■ Written task
From the first line to the last, write out the data below exactly.

---------- Task data ----------

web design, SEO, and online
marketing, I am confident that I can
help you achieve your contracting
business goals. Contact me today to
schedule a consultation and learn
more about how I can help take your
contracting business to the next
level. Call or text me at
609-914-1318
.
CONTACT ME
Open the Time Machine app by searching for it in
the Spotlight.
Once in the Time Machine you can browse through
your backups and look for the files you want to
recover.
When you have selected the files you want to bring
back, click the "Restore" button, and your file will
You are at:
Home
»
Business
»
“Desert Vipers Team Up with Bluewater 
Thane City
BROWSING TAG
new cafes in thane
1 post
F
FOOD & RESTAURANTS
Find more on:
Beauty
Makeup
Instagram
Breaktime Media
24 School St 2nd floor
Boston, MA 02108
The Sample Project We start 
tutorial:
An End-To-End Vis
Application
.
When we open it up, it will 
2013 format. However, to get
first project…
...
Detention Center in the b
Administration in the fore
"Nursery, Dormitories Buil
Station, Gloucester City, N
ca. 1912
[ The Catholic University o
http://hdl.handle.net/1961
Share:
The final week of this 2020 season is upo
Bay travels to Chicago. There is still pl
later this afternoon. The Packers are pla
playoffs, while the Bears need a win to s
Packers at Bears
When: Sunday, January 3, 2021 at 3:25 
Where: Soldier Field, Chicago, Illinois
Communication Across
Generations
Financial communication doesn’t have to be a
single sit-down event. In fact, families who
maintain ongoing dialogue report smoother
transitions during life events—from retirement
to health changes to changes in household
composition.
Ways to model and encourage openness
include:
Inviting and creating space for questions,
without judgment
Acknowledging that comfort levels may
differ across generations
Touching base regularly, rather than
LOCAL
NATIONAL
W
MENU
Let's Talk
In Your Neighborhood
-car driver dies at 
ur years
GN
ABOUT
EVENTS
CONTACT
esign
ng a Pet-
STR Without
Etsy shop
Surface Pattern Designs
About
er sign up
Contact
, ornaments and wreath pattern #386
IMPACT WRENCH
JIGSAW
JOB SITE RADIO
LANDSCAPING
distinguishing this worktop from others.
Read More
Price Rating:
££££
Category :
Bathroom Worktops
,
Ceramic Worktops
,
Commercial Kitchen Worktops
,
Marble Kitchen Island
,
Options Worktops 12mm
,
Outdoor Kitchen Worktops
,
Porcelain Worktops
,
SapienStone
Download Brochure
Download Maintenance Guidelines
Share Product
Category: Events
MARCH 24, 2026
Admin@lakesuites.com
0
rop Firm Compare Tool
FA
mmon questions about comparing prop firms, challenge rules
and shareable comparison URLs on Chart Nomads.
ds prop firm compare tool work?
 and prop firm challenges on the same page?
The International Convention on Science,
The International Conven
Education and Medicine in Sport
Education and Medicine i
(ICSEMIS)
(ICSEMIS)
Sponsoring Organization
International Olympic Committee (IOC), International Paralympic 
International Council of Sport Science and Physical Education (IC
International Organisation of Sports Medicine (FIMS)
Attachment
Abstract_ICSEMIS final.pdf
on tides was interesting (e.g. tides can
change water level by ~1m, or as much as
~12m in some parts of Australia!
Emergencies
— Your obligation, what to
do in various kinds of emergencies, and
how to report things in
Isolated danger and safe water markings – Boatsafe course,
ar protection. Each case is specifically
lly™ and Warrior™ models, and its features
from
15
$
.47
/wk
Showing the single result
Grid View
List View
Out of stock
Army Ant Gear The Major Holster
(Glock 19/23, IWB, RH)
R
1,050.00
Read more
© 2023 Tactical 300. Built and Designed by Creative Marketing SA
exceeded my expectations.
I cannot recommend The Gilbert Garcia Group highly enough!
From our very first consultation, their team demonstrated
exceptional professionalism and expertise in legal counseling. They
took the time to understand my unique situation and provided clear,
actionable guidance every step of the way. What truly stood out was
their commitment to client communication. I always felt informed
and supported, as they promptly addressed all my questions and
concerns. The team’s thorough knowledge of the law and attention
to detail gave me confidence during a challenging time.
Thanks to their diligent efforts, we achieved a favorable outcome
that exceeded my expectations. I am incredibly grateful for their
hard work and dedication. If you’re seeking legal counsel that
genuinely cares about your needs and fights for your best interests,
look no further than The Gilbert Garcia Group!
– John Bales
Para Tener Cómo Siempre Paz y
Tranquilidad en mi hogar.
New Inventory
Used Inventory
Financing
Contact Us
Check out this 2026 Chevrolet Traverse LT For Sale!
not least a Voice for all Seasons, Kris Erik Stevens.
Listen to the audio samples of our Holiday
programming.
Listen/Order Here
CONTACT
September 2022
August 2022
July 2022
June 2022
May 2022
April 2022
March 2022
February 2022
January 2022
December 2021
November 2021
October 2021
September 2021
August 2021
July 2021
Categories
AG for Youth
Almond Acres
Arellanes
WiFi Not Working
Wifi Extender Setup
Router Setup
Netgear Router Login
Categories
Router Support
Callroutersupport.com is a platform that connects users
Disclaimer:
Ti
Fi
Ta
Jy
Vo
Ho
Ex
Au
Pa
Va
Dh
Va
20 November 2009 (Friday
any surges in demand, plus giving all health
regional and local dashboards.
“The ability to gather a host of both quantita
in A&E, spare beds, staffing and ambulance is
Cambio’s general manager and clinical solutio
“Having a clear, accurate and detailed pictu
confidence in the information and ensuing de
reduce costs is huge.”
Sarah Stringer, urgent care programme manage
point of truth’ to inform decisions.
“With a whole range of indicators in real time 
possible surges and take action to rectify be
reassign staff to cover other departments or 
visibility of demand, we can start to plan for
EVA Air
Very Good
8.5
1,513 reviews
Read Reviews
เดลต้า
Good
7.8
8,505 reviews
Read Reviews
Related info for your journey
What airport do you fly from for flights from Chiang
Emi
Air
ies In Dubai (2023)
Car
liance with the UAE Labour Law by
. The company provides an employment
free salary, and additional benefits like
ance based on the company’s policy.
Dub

----------

■ Task answer
web design, SEO, and online
marketing, I am confident that I can
help you achieve your contracting
business goals. Contact me today to
schedule a consultation and learn
more about how I can help take your
contracting business to the next
level. Call or text me at
609-914-1318
.
CONTACT ME
Open the Time Machine app by searching for it in
the Spotlight.
Once in the Time Machine you can browse through
your backups and look for the files you want to
recover.
When you have selected the files you want to bring
back, click the "Restore" button, and your file will
You are at:
Home
»
Business
»
“Desert Vipers Team Up with Bluewater 
Thane City
BROWSING TAG
new cafes in thane
1 post
F
FOOD & RESTAURANTS
Find more on:
Beauty
Makeup
Instagram
Breaktime Media
24 School St 2nd floor
Boston, MA 02108
The Sample Project We start 
tutorial:
An End-To-End Vis
Application
.
When we open it up, it will 
2013 format. However, to get
first project…
...
Detention Center in the b
Administration in the fore
"Nursery, Dormitories Buil
Station, Gloucester City, N
ca. 1912
[ The Catholic University o
http://hdl.handle.net/1961
Share:
The final week of this 2020 season is upo
Bay travels to Chicago. There is still pl
later this afternoon. The Packers are pla
playoffs, while the Bears need a win to s
Packers at Bears
When: Sunday, January 3, 2021 at 3:25 
Where: Soldier Field, Chicago, Illinois
Communication Across
Generations
Financial communication doesn’t have to be a
single sit-down event. In fact, families who
maintain ongoing dialogue report smoother
transitions during life events—from retirement
to health changes to changes in household
composition.
Ways to model and encourage openness
include:
Inviting and creating space for questions,
without judgment
Acknowledging that comfort levels may
differ across generations
Touching base regularly, rather than
LOCAL
NATIONAL
W
MENU
Let's Talk
In Your Neighborhood
-car driver dies at 
ur years
GN
ABOUT
EVENTS
CONTACT
esign
ng a Pet-
STR Without
Etsy shop
Surface Pattern Designs
About
er sign up
Contact
, ornaments and wreath pattern #386
IMPACT WRENCH
JIGSAW
JOB SITE RADIO
LANDSCAPING
distinguishing this worktop from others.
Read More
Price Rating:
££££
Category :
Bathroom Worktops
,
Ceramic Worktops
,
Commercial Kitchen Worktops
,
Marble Kitchen Island
,
Options Worktops 12mm
,
Outdoor Kitchen Worktops
,
Porcelain Worktops
,
SapienStone
Download Brochure
Download Maintenance Guidelines
Share Product
Category: Events
MARCH 24, 2026
Admin@lakesuites.com
0
rop Firm Compare Tool
FA
mmon questions about comparing prop firms, challenge rules
and shareable comparison URLs on Chart Nomads.
ds prop firm compare tool work?
 and prop firm challenges on the same page?
The International Convention on Science,
The International Conven
Education and Medicine in Sport
Education and Medicine i
(ICSEMIS)
(ICSEMIS)
Sponsoring Organization
International Olympic Committee (IOC), International Paralympic 
International Council of Sport Science and Physical Education (IC
International Organisation of Sports Medicine (FIMS)
Attachment
Abstract_ICSEMIS final.pdf
on tides was interesting (e.g. tides can
change water level by ~1m, or as much as
~12m in some parts of Australia!
Emergencies
— Your obligation, what to
do in various kinds of emergencies, and
how to report things in
Isolated danger and safe water markings – Boatsafe course,
ar protection. Each case is specifically
lly™ and Warrior™ models, and its features
from
15
$
.47
/wk
Showing the single result
Grid View
List View
Out of stock
Army Ant Gear The Major Holster
(Glock 19/23, IWB, RH)
R
1,050.00
Read more
© 2023 Tactical 300. Built and Designed by Creative Marketing SA
exceeded my expectations.
I cannot recommend The Gilbert Garcia Group highly enough!
From our very first consultation, their team demonstrated
exceptional professionalism and expertise in legal counseling. They
took the time to understand my unique situation and provided clear,
actionable guidance every step of the way. What truly stood out was
their commitment to client communication. I always felt informed
and supported, as they promptly addressed all my questions and
concerns. The team’s thorough knowledge of the law and attention
to detail gave me confidence during a challenging time.
Thanks to their diligent efforts, we achieved a favorable outcome
that exceeded my expectations. I am incredibly grateful for their
hard work and dedication. If you’re seeking legal counsel that
genuinely cares about your needs and fights for your best interests,
look no further than The Gilbert Garcia Group!
– John Bales
Para Tener Cómo Siempre Paz y
Tranquilidad en mi hogar.
New Inventory
Used Inventory
Financing
Contact Us
Check out this 2026 Chevrolet Traverse LT For Sale!
not least a Voice for all Seasons, Kris Erik Stevens.
Listen to the audio samples of our Holiday
programming.
Listen/Order Here
CONTACT
September 2022
August 2022
July 2022
June 2022
May 2022
April 2022
March 2022
February 2022
January 2022
December 2021
November 2021
October 2021
September 2021
August 2021
July 2021
Categories
AG for Youth
Almond Acres
Arellanes
WiFi Not Working
Wifi Extender Setup
Router Setup
Netgear Router Login
Categories
Router Support
Callroutersupport.com is a platform that connects users
Disclaimer:
Ti
Fi
Ta
Jy
Vo
Ho
Ex
Au
Pa
Va
Dh
Va
20 November 2009 (Friday
any surges in demand, plus giving all health
regional and local dashboards.
“The ability to gather a host of both quantita
in A&E, spare beds, staffing and ambulance is
Cambio’s general manager and clinical solutio
“Having a clear, accurate and detailed pictu
confidence in the information and ensuing de
reduce costs is huge.”
Sarah Stringer, urgent care programme manage
point of truth’ to inform decisions.
“With a whole range of indicators in real time 
possible surges and take action to rectify be
reassign staff to cover other departments or 
visibility of demand, we can start to plan for
EVA Air
Very Good
8.5
1,513 reviews
Read Reviews
เดลต้า
Good
7.8
8,505 reviews
Read Reviews
Related info for your journey
What airport do you fly from for flights from Chiang
Emi
Air
ies In Dubai (2023)
Car
liance with the UAE Labour Law by
. The company provides an employment
free salary, and additional benefits like
ance based on the company’s policy.
Dub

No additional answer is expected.